Coin Center, a crypto-related think tank is suing the US Department of Treasury and the IRS. Information related to the lawsuit released on Friday says that an item to do with a requirement related to crypto tax reporting is unconstitutional. This requirement is part of the infrastructure law that was written and adopted in 2021.
The tax reporting requirement will be effective as of 2024. It requires all US taxpayers who get more than $10,000 in crypto to report Social Security numbers and other essential sender information. This provision is one among many of the infrastructure bill. According to Coin Center, it also contains a controversial reporting requirement and applies to brokers. This specific inclusion resulted in big protests and a massive backlash in the industry and was unsuccessful.
According to Coin Center, such a mandate requires American taxpayers to share very personal details with each other and the government. Coin Center is worried that this rule will make all Americans dealing in crypto to store sender information for at least a year.

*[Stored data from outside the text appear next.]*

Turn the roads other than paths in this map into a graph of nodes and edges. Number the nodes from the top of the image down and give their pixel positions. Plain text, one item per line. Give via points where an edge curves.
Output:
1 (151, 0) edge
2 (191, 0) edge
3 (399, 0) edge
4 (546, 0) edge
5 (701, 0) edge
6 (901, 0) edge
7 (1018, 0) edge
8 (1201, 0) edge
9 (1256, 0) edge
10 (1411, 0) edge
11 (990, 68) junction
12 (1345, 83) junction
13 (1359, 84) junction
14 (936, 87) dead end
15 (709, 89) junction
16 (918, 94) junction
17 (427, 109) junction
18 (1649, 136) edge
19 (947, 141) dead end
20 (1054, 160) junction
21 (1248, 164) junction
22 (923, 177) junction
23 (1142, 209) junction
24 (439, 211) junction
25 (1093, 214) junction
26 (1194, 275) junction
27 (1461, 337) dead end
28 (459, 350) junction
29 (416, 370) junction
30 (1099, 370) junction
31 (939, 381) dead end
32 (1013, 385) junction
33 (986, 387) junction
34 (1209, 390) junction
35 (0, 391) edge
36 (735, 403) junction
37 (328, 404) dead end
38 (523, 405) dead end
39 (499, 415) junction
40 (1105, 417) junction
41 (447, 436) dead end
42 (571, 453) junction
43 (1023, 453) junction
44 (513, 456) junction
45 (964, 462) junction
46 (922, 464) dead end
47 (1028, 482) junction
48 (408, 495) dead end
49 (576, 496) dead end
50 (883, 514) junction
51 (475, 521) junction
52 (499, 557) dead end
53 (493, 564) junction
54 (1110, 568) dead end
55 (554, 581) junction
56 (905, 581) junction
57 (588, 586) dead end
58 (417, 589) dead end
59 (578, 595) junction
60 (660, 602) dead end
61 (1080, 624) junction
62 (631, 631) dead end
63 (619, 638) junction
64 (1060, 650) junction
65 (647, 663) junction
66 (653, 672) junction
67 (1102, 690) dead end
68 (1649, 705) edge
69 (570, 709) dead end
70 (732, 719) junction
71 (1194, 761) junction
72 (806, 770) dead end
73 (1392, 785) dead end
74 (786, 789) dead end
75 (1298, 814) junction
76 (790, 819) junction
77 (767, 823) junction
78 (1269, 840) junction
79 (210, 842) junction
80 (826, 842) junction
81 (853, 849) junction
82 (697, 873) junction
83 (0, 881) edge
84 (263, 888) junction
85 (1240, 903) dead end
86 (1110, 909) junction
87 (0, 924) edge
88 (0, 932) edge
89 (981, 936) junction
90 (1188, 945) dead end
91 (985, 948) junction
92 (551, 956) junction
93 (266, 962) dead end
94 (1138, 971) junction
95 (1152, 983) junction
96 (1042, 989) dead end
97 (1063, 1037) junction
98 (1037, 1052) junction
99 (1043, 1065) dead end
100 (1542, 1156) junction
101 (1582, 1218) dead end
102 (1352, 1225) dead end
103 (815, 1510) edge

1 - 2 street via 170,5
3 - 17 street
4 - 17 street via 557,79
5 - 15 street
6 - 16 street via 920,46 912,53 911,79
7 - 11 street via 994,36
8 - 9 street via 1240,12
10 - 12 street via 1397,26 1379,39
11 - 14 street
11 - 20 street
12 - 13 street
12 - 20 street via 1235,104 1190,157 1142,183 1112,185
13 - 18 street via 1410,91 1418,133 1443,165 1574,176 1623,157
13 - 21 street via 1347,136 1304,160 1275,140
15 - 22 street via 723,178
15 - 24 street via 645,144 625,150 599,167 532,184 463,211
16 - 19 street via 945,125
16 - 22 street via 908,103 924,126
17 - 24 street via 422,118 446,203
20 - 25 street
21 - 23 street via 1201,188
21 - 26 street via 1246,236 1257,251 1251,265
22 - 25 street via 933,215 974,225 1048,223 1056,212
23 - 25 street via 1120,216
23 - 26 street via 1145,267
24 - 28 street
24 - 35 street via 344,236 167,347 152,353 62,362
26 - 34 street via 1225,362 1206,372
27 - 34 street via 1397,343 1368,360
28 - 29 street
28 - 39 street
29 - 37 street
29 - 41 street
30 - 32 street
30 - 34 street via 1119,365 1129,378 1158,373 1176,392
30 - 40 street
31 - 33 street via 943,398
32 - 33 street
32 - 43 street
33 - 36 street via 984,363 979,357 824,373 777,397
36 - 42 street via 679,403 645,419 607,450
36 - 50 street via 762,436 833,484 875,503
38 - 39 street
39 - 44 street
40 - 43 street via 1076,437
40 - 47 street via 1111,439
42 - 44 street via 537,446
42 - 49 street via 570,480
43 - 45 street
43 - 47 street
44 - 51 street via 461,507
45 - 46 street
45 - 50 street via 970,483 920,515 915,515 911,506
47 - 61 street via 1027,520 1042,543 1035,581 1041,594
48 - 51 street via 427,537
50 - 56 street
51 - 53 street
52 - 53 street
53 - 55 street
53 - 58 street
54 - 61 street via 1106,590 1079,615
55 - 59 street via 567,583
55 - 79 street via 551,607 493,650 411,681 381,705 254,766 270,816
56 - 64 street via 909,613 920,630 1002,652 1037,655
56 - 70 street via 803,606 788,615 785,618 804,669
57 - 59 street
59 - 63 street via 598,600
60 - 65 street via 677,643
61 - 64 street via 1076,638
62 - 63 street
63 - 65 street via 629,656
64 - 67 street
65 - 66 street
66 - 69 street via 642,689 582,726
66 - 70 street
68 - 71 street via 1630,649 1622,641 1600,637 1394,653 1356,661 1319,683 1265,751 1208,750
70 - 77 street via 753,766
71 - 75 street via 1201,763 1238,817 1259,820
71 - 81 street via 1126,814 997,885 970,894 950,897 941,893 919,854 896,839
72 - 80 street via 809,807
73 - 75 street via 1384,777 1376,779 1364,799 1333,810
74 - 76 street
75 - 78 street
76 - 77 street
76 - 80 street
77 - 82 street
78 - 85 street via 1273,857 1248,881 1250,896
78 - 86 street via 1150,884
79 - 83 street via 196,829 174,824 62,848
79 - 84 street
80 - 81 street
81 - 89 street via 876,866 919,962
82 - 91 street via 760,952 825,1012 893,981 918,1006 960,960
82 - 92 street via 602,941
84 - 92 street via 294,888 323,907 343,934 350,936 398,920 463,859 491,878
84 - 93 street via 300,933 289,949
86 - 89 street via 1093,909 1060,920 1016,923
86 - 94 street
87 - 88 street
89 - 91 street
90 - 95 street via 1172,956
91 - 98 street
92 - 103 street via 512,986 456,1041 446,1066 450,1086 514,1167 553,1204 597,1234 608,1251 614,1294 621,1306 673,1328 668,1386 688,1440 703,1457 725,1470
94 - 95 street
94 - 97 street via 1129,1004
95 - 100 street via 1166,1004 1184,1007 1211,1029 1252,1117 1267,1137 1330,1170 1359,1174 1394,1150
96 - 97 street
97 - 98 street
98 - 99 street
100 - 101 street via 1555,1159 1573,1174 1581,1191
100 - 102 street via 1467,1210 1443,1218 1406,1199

This, in case of “related” transactions which amount to $10,000 or more.
The lawsuit specifically names Charles Rettig who heads the IRS and Janet Yellen, the current Treasury Secretary. Industry watchers, investors and analysts are watching closely to see what the fallout of this lawsuit would be. The clause in question is Section 6050I and challenges a person’s freedom to associate. Coin Center also quoted a ruling made by the Supreme Court which prohibits the government from needing organizations to maintain and report member lists.